28 Avşalom hizmetkârlarına şöyle buyurdu: “Dinleyin! Amnon'un şaraptan iyice keyiflendiği anı bekleyin. Size ‘Amnon'u vurun’ dediğim an onu öldürün. Korkmayın! Size buyruğu ben veriyorum. Güçlü ve yürekli olun!”
ابشالوم به افراد خود گفت: «صبر کنید تا امنون مست شود، آنگاه با اشارهٔ من، او را بکشید. نترسید! اینجا فرمانده منم. شجاع باشید!»
29 Hizmetkârlar Avşalom'un buyruğuna uyarak Amnon'u öldürdüler. Kralın öbür oğulları katırlarına atlayıp kaçtılar.
پس افراد ابشالوم، به دستور وی امنون را کشتند. پسران دیگر پادشاه بر قاطران خود سوار شده، فرار کردند.
30 Onlar yoldayken, Avşalom'un kralın bütün oğullarını öldürdüğü, hiçbirinin sağ kalmadığı söylentisi Davut'a ulaştı.
وقتی ایشان هنوز در راه بازگشت به اورشلیم بودند، به داوود خبر رسید که ابشالوم تمام پسرانش را کشته است.
31 Kral kalkıp giysilerini yırttı, yere kapandı. Bütün görevlileri de, giysileri yırtılmış, yanıbaşındaydılar.

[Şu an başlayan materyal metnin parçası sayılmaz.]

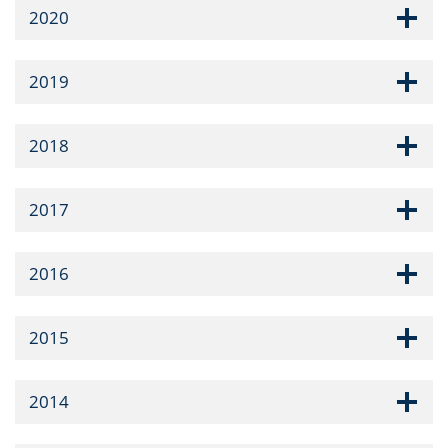
2020
2019
2018
2017
2016
2015
2014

پادشاه از جا برخاست و لباس خود را پاره کرد و روی خاک نشست. درباریان نیز لباسهای خود را پاره کردند.
32 Davut'un kardeşi Şima'nın oğlu Yonadav şöyle dedi: “Efendim kral bütün oğullarının öldürüldüğünü sanmasın; yalnız Amnon öldü. Çünkü o üvey kızkardeşi Tamar'a tecavüz ettiği günden bu yana, Avşalom buna kararlıydı.
اما در این بین، یوناداب (پسر شمعی و برادرزادهٔ داوود) وارد شد و گفت: «همه کشته نشده‌اند! فقط امنون به قتل رسیده است. ابشالوم این نقشه را وقتی کشید که امنون به خواهرش تجاوز کرد. خاطرجمع باشید همهٔ پسرانتان نمرده‌اند! فقط امنون مرده است.»
33 Onun için, ey efendim kral, bütün oğullarının öldüğü haberini dikkate alma; çünkü yalnız Amnon öldü.”
34 Bu arada Avşalom kaçtı. Nöbetçi tepenin yamacındaki batı yolundan büyük bir kalabalığın geldiğini gördü.
در این ضمن، ابشالوم فرار کرد. در اورشلیم، دیدبانی که روی دیوار شهر دیدبانی می‌کرد، گروه بزرگی را بر جادۀ سمت غرب خود دید که از کوه سرازیر می‌شوند. پس دوید و به پادشاه گفت: «گروه بزرگی را می‌بینم که از راه هورونائیم که کنار کوه است، می‌آیند».
35 Yonadav krala, “İşte oğulların geliyor! Kulunun dediği gibi oldu” dedi.
یوناداب به پادشاه گفت: «ببینید، همان‌طور که گفتم، پسرانتان آمدند.»
36 O konuşmasını bitirir bitirmez, kralın oğulları oraya varıp hıçkıra hıçkıra ağlamaya başladılar. Kral ve görevlileri de acı acı ağladılar.
طولی نکشید که همهٔ پسران پادشاه وارد شدند و به تلخی گریستند. پادشاه و درباریان هم با آنها با صدای بلند گریه کردند.
37 Avşalom Geşur Kralı Ammihut oğlu Talmay'ın yanına kaçtı. Davut ise oğlu Amnon için sürekli yas tutuyordu.
اما ابشالوم فرار کرد و به تلمای (پسر عمیهود) پادشاه جشور پناه برد و سه سال در آنجا ماند. داوود برای پسرش امنون مدت زیادی عزادار بود،
38 Geşur'a kaçan Avşalom orada üç yıl kaldı.
39 Kral Davut Avşalom'un yanına gitmeyi çok istiyordu. Çünkü Amnon'un ölümü konusunda avuntu bulmuştu.
اما سرانجام از مرگ امنون تسلی یافت و مشتاق دیدار پسرش ابشالوم شد.